Die Kriminalbeamtin sprach von zwei weiteren Töchtern, die sexuelle Auffälligkeiten zeigten. In einem Fall sei eine Anzeige erfolgt – zwei Tage nachdem der aktuell verhandelte Fall angezeigt wurde.
Die Familienpflegerin berichtete als Zeugin, dass sie bereits 2009 vom Jugendamt eingeschaltet worden sei, um die damals neu zugezogene Familie zu unterstützen und vor allem Strukturen zu schaffen. Sie bestätigt die am ersten Verhandlungstag geäußerten chaotischen Zustände in der Familie. "Ich denke, die Mutter war überfordert und die Umgestaltung der Erziehungsmaßnahmen war sehr schwierig", so die Familienpflegerin.
Kinder leben in Pflegefamilien
Den Vater habe sie teils als große Stütze erlebt, aber auch er schien an der Belastungsgrenze zu sein. Nach ihrem Einsatz, der 2010 geendet hat, kam die Familienpflegerin 2011 für zwei Aufträge in die Familie. Die Mutter schien schwer Zugang zu ihren Kindern zu finden, die damals bereits in Pflegefamilien lebten.
Das Mädchen selbst beschreibt die Familienpflegerin als sehr distanzlos.
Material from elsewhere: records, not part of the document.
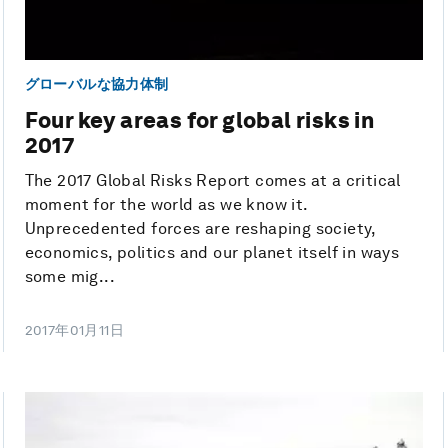
グローバルな協力体制
Four key areas for global risks in
2017
The 2017 Global Risks Report comes at a critical
moment for the world as we know it.
Unprecedented forces are reshaping society,
economics, politics and our planet itself in ways
some mig...
2017年01月11日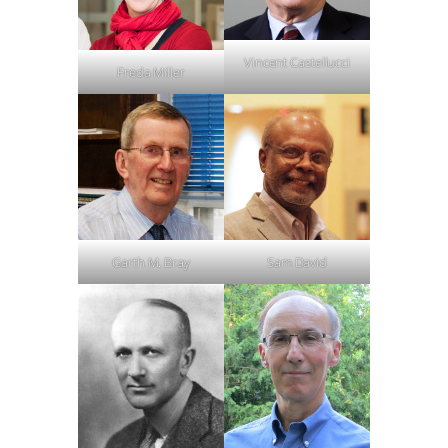
Vincent Castellucci
Freda Miller
Garth M. Bray
Sam David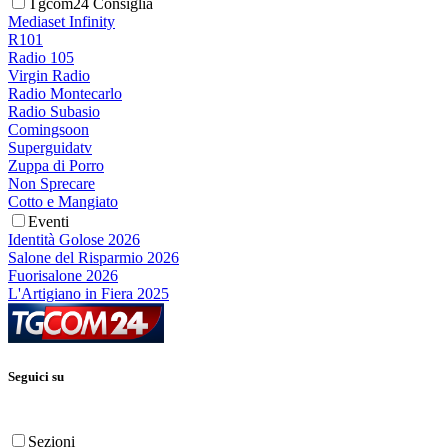
Tgcom24 Consiglia
Mediaset Infinity
R101
Radio 105
Virgin Radio
Radio Montecarlo
Radio Subasio
Comingsoon
Superguidatv
Zuppa di Porro
Non Sprecare
Cotto e Mangiato
Eventi
Identità Golose 2026
Salone del Risparmio 2026
Fuorisalone 2026
L'Artigiano in Fiera 2025
Seguici su
Sezioni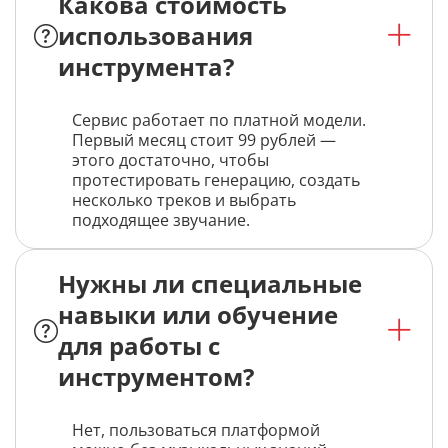
Какова стоимость
использования
инструмента?
Сервис работает по платной модели.
Первый месяц стоит 99 рублей —
этого достаточно, чтобы
протестировать генерацию, создать
несколько треков и выбрать
подходящее звучание.
Нужны ли специальные
навыки или обучение
для работы с
инструментом?
Нет, пользоваться платформой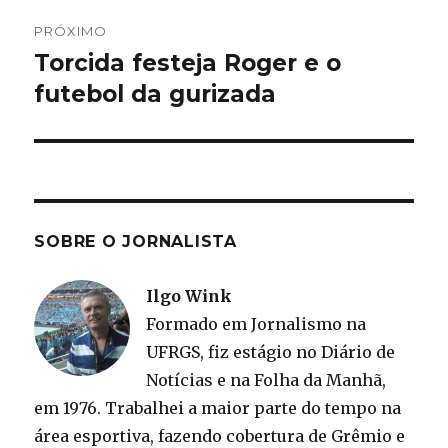
PRÓXIMO
Torcida festeja Roger e o
Próximo
post:
futebol da gurizada
SOBRE O JORNALISTA
Ilgo Wink
Formado em Jornalismo na
UFRGS, fiz estágio no Diário de
Notícias e na Folha da Manhã,
em 1976. Trabalhei a maior parte do tempo na
área esportiva, fazendo cobertura de Grêmio e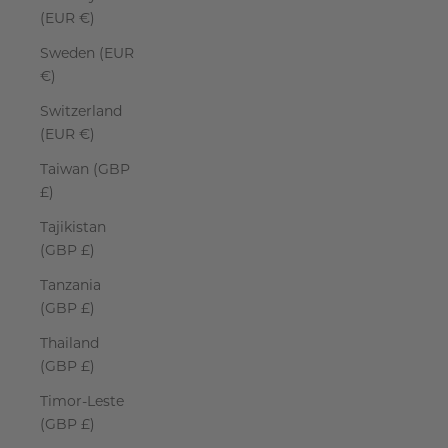
(EUR €)
Sweden (EUR
€)
Switzerland
(EUR €)
Taiwan (GBP
£)
Tajikistan
(GBP £)
Tanzania
(GBP £)
Thailand
(GBP £)
Timor-Leste
(GBP £)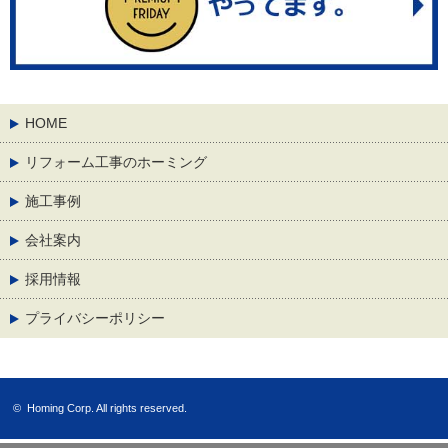
HOME
リフォーム工事のホーミング
施工事例
会社案内
採用情報
プライバシーポリシー
©
Homing Corp.
All rights reserved.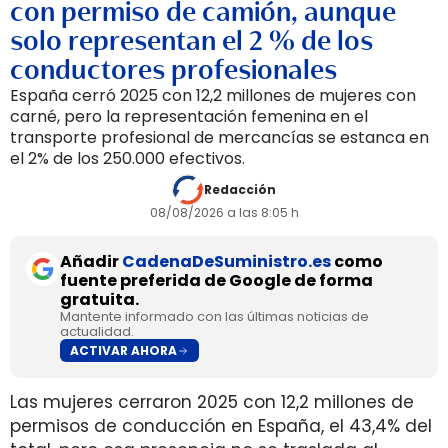
con permiso de camión, aunque
solo representan el 2 % de los
conductores profesionales
España cerró 2025 con 12,2 millones de mujeres con
carné, pero la representación femenina en el
transporte profesional de mercancías se estanca en
el 2% de los 250.000 efectivos.
Redacción
08/08/2026 a las 8:05 h
Añadir
CadenaDeSuministro.es
como
fuente preferida de Google de forma
gratuita.
Mantente informado con las últimas noticias de
actualidad.
ACTIVAR AHORA
Las mujeres cerraron 2025 con 12,2 millones de
permisos de conducción en España, el 43,4% del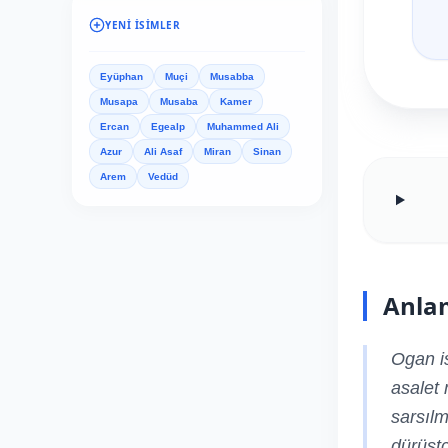
YENI İSIMLER
Eyüphan
Muçi
Musabba
Musapa
Musaba
Kamer
Ercan
Egealp
Muhammed Ali
Azur
Ali Asaf
Miran
Sinan
Arem
Vedüd
Anla
Ogan is
asalet 
sarsılm
dürüst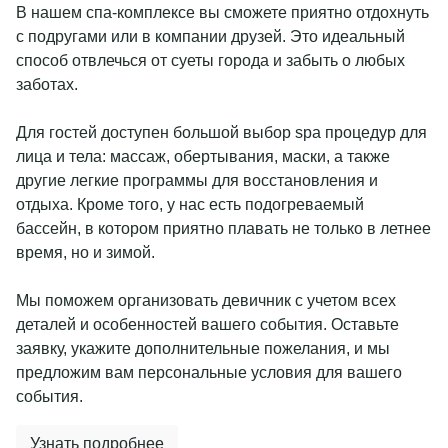
В нашем спа-комплексе вы сможете приятно отдохнуть
с подругами или в компании друзей. Это идеальный
способ отвлечься от суеты города и забыть о любых
заботах.
Для гостей доступен большой выбор spa процедур для
лица и тела: массаж, обертывания, маски, а также
другие легкие программы для восстановления и
отдыха. Кроме того, у нас есть подогреваемый
бассейн, в котором приятно плавать не только в летнее
время, но и зимой.
Мы поможем организовать девичник с учетом всех
деталей и особенностей вашего события. Оставьте
заявку, укажите дополнительные пожелания, и мы
предложим вам персональные условия для вашего
события.
Узнать подробнее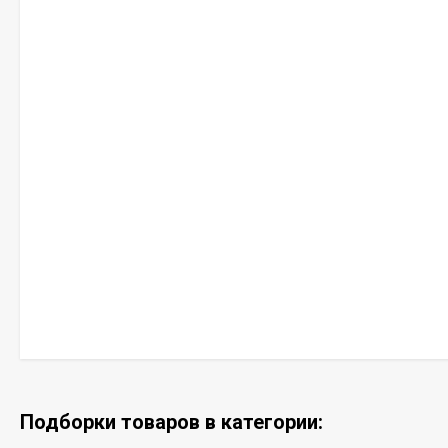
Подборки товаров в категории: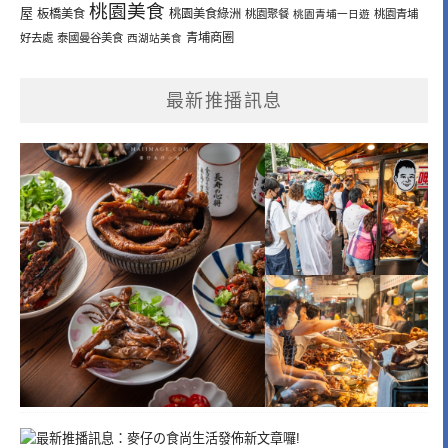
桃園美食
屋
板橋美食
桃園美食綠洲
桃園聚餐
桃園青埔一日遊
桃園青埔
青埔商圈
好去處
泰國曼谷美食
西湖站美食
最新推播訊息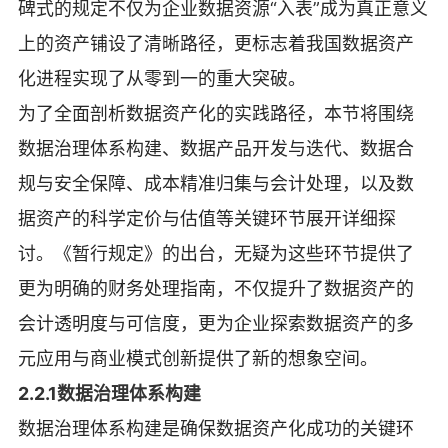
碑式的规定不仅为企业数据资源“入表”成为真正意义
上的资产铺设了清晰路径，更标志着我国数据资产
化进程实现了从零到一的重大突破。
为了全面剖析数据资产化的实践路径，本节将围绕
数据治理体系构建、数据产品开发与迭代、数据合
规与安全保障、成本精准归集与会计处理，以及数
据资产的科学定价与估值等关键环节展开详细探
讨。《暂行规定》的出台，无疑为这些环节提供了
更为明确的财务处理指南，不仅提升了数据资产的
会计透明度与可信度，更为企业探索数据资产的多
元应用与商业模式创新提供了新的想象空间。
2.2.1数据治理体系构建
数据治理体系构建是确保数据资产化成功的关键环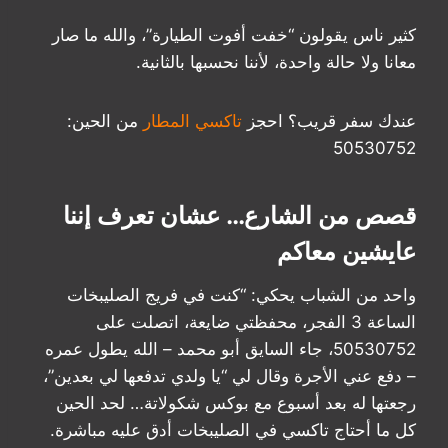
كثير ناس يقولون “خفت أفوت الطيارة”، والله ما صار
معانا ولا حالة واحدة، لأننا نحسبها بالثانية.
عندك سفر قريب؟ احجز
تاكسي المطار
من الحين:
50530752
قصص من الشارع… عشان تعرف إننا
عايشين معاكم
واحد من الشباب يحكي: “كنت في فريج الصليبخات
الساعة 3 الفجر، محفظتي ضايعة، اتصلت على
50530752، جاء السايق أبو محمد – الله يطول عمره
– دفع عني الأجرة وقال لي “يا ولدي تدفعها لي بعدين”،
رجعتها له بعد أسبوع مع بوكس شكولاتة… لحد الحين
كل ما أحتاج تاكسي في الصليبخات أدق عليه مباشرة.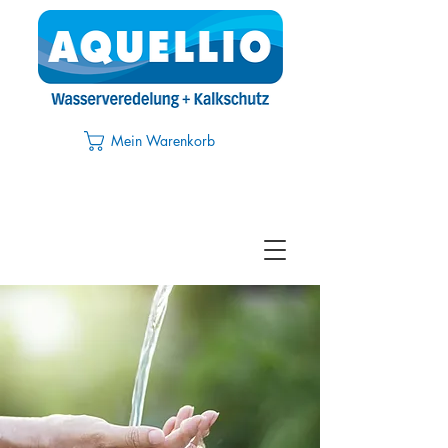
Mein Warenkorb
Sie spreche Leute schnell an, habe viel Zuneigung eingefordert und immer Appetit gehabt. Und "sie hat Dinge mitgehen lassen". Eine Einschätzung, die die frühere Pflegemutter teilt. "Als sie zu uns kam, hat sie am selben Abend gefragt, ob sie jetzt Mama zu mir sagen kann", so die ehemalige Pflegemutter.
Auch in der Pflegefamilie habe das Mädchen gestohlen, Regeln nicht eingehalten und Wutanfälle gehabt, bei denen es sich Wimpern, Haare und Augenbrauen ausgerissen habe. Zudem habe sie viel gelogen. Auch habe sie ein extrem sexualisiertes Verhalten gezeigt. Letztlich konnte die Pflegefamilie das Mädchen nicht behalten, da die beiden eigenen Kinder darunter gelitten haben.
Die Fortsetzung – voraussichtlich mit Urteilsspruch – ist für Montag, 8. Juni, 9 Uhr, vorgesehen.